Clooney has been involved and invested in the humanitarian crisis in Sudan for better than a decade. While certainly not acting alone, he has used his celebrity to bring attention to the human rights atrocities committed there in a way that has undoubtedly made people “care.”

The Satellite Sentinel project uses satellite technology and data analysis to constantly monitor the situation in Sudan, a literal eye in the sky capable of predicting impending attacks on civilians or the razing of villages or the appearance of fresh mass graves.

Here, in Clooney, is a man who knows the spotlight, which is maybe why he knows there’s something more important than caring, and that thing is to give witness.

There are two aspects to giving witness. One is to have personal knowledge and experience and give true and accurate testimony to it. The purpose of this kind of witness is to encourage others to witness as well. Rather than substituting the testimony of another, we are then asked to see things for ourselves.

When one gives witness, especially if it is accurate and true, inevitably the initial witnesser will become less and less important, less of a focal point because more and more people have gathered around the idea and witnessed it for themselves. The spotlight moves and expands, the light spreads across multitudes.
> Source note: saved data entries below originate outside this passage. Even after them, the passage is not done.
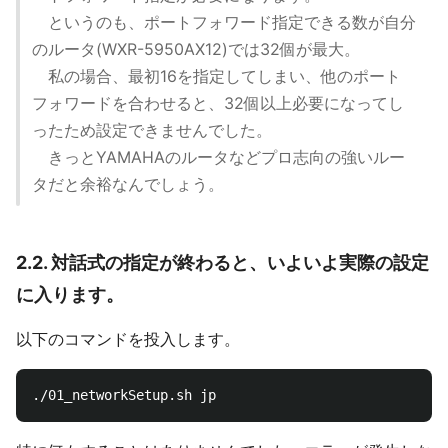
というのも、ポートフォワード指定できる数が自分
のルータ(WXR-5950AX12)では32個が最大。
私の場合、最初16を指定してしまい、他のポート
フォワードを合わせると、32個以上必要になってし
ったため設定できませんでした。
きっとYAMAHAのルータなどプロ志向の強いルー
タだと余裕なんでしょう。
2.2. 対話式の指定が終わると、いよいよ実際の設定
に入ります。
以下のコマンドを投入します。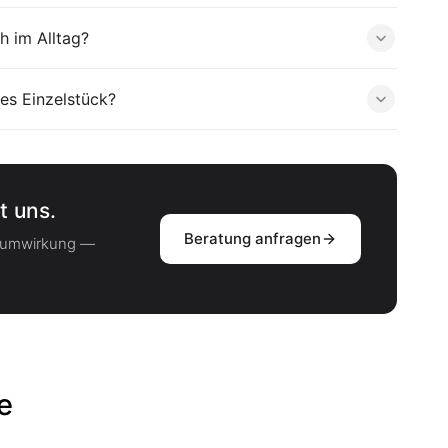
h im Alltag?
es Einzelstück?
t uns.
Beratung anfragen
Raumwirkung —
e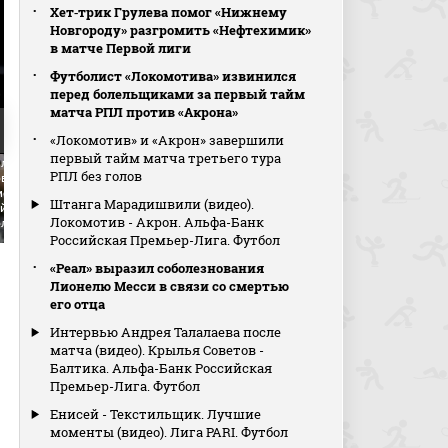
Хет‑трик Грулева помог «Нижнему
Новгороду» разгромить «Нефтехимик»
в матче Первой лиги
Футболист «Локомотива» извинился
перед болельщиками за первый тайм
матча РПЛ против «Акрона»
«Локомотив» и «Акрон» завершили
Локомотив - Балтика.
первый тайм матча третьего тура
лизованный пенальти
Ласерда после подката от
Интервью Эдуардо
РПЛ без голов
ва (видео).
соперника остался без зуба
Андерсона в перерыве
отив - Балтика. МИР
(видео). Локомотив -
матча (видео). МИР
Штанга Марадишвили (видео).
йская Премьер-Лига.
Балтика. МИР Российская
Российская Премьер-Л
Локомотив - Акрон. Альфа-Банк
ол
Премьер-Лига. Футбол
Футбол
Российская Премьер-Лига. Футбол
«Реал» выразил соболезнования
Лионелю Месси в связи со смертью
его отца
Интервью Андрея Талалаева после
матча (видео). Крылья Советов -
Балтика. Альфа-Банк Российская
Премьер-Лига. Футбол
Енисей - Текстильщик. Лучшие
моменты (видео). Лига PARI. Футбол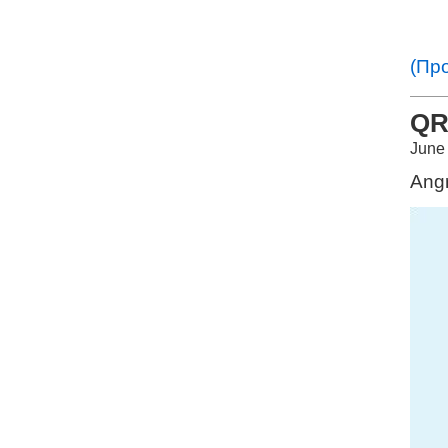
(Пр
QR
June
Angr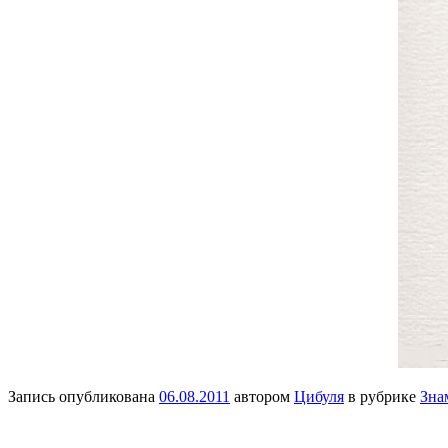
Запись опубликована
06.08.2011
автором
Цибуля
в рубрике
Зна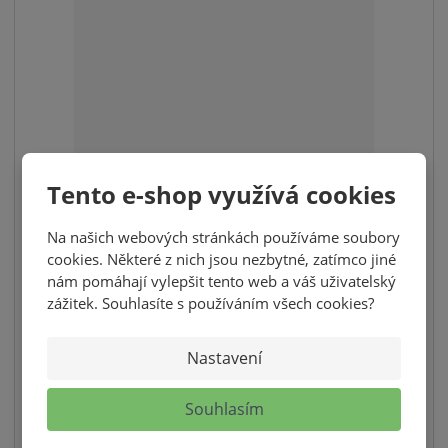
v
t
í
v
í
PAPAYA KOSTKY 100G
Tento e-shop využívá cookies
40,00 Kč
Na našich webových stránkách používáme soubory
35,71 Kč bez DPH
cookies. Některé z nich jsou nezbytné, zatímco jiné
nám pomáhají vylepšit tento web a váš uživatelský
S
N
ks
Z
zážitek. Souhlasíte s používáním všech cookies?
n
a
m
í
v
KOUPIT
ě
Nastavení
ž
ý
n
i
i
š
SKLADEM
t
Souhlasím
t
i
p
m
t
o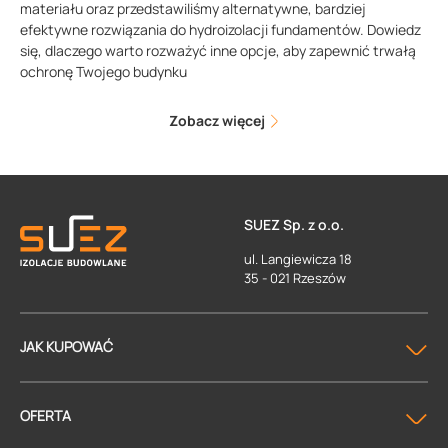
materiału oraz przedstawiliśmy alternatywne, bardziej
efektywne rozwiązania do hydroizolacji fundamentów. Dowiedz
się, dlaczego warto rozważyć inne opcje, aby zapewnić trwałą
ochronę Twojego budynku
Zobacz więcej
SUEZ Sp. z o.o.
ul. Langiewicza 18
35 - 021 Rzeszów
JAK KUPOWAĆ
OFERTA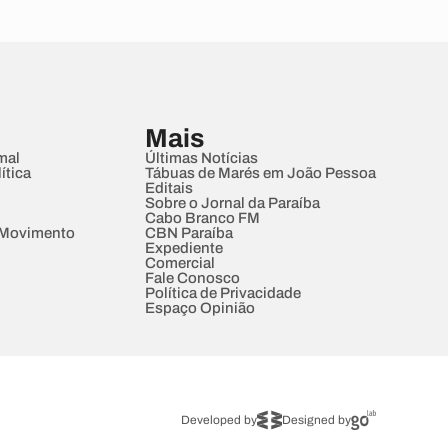
Mais
mal
Últimas Notícias
ítica
Tábuas de Marés em João Pessoa
Editais
Sobre o Jornal da Paraíba
Cabo Branco FM
 Movimento
CBN Paraíba
Expediente
Comercial
Fale Conosco
Política de Privacidade
Espaço Opinião
Developed by
Designed by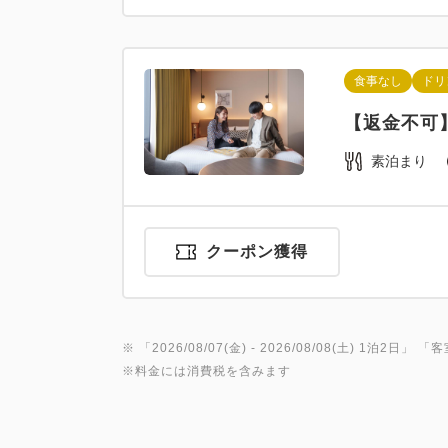
食事なし
ドリ
【返金不可
素泊まり
クーポン獲得
※ 「
2026/08/07(金)
- 2026/08/08(土)
1泊2日
」 「
客
※料金には消費税を含みます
Mike Daisey received a standing ovation at his first performance following the revelations of his lies. 

The second aspect of giving witness is to live a life consistent with what you’ve witnessed, a living testament to your own experience.

I am not a religious person, but I like to think of the power of storytelling to affect lives as my witness. I suppose that’s something I share with Mike Daisey.
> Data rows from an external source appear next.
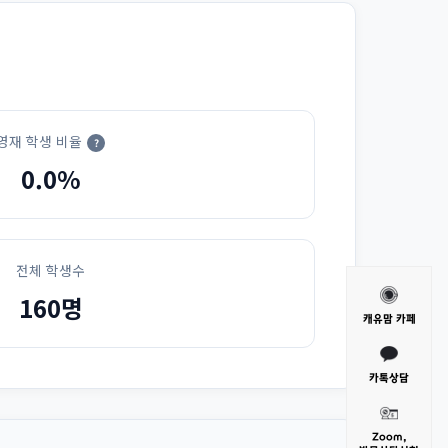
영재 학생 비율
?
0.0%
전체 학생수
160명
캐유맘 카페
카톡상담
Zoom,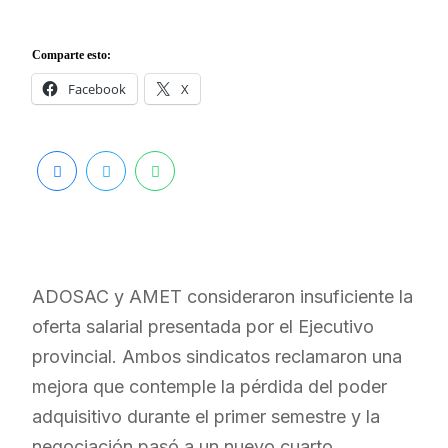
Comparte esto:
Facebook
X
ADOSAC y AMET consideraron insuficiente la
oferta salarial presentada por el Ejecutivo
provincial. Ambos sindicatos reclamaron una
mejora que contemple la pérdida del poder
adquisitivo durante el primer semestre y la
negociación pasó a un nuevo cuarto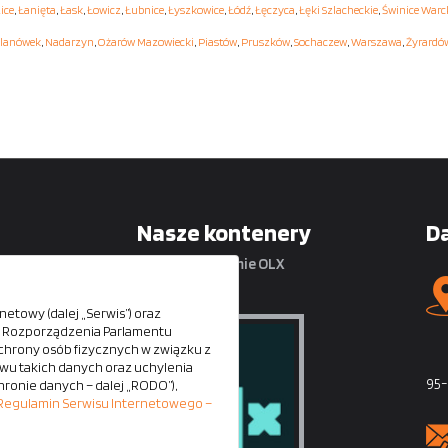
ice
,
Łanięta
,
Łask
,
Łowicz
,
Łubnice
,
Łyszkowice
,
Łódź
,
Łęczyca
,
Łęki Szlacheckie
,
Świnice Warc
lanówek
,
Nadarzyn
,
Ożarów Mazowiecki
,
Piastów
,
Pruszków
,
Sochaczew
,
Warszawa
,
Żyrardó
Nasze kontenery
D
na platformie OLX
etowy (dalej „Serwis”) oraz
iu Rozporządzenia Parlamentu
ci
e ochrony osób fizycznych w związku z
u takich danych oraz uchylenia
i
95-
hronie danych – dalej „RODO”),
Regulamin Serwisu Internetowego –
 są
The first time I read Tim O’Brien’s “How to Tell a True War Story,” I was overcome with emotion -- a deep deep sadness mixed with an appreciation of beauty and life -- and I realized that I’d read something true.

I think I may understand why Mike Daisey is more interested in making people care, than in giving witness. Giving witness doesn’t come with standing ovations.

He wants to preach, and I suppose we need preachers too, except that if you think about it, we could dump all the preachers in the world tomorrow and do just fine, as long as there are individuals still willing to witness.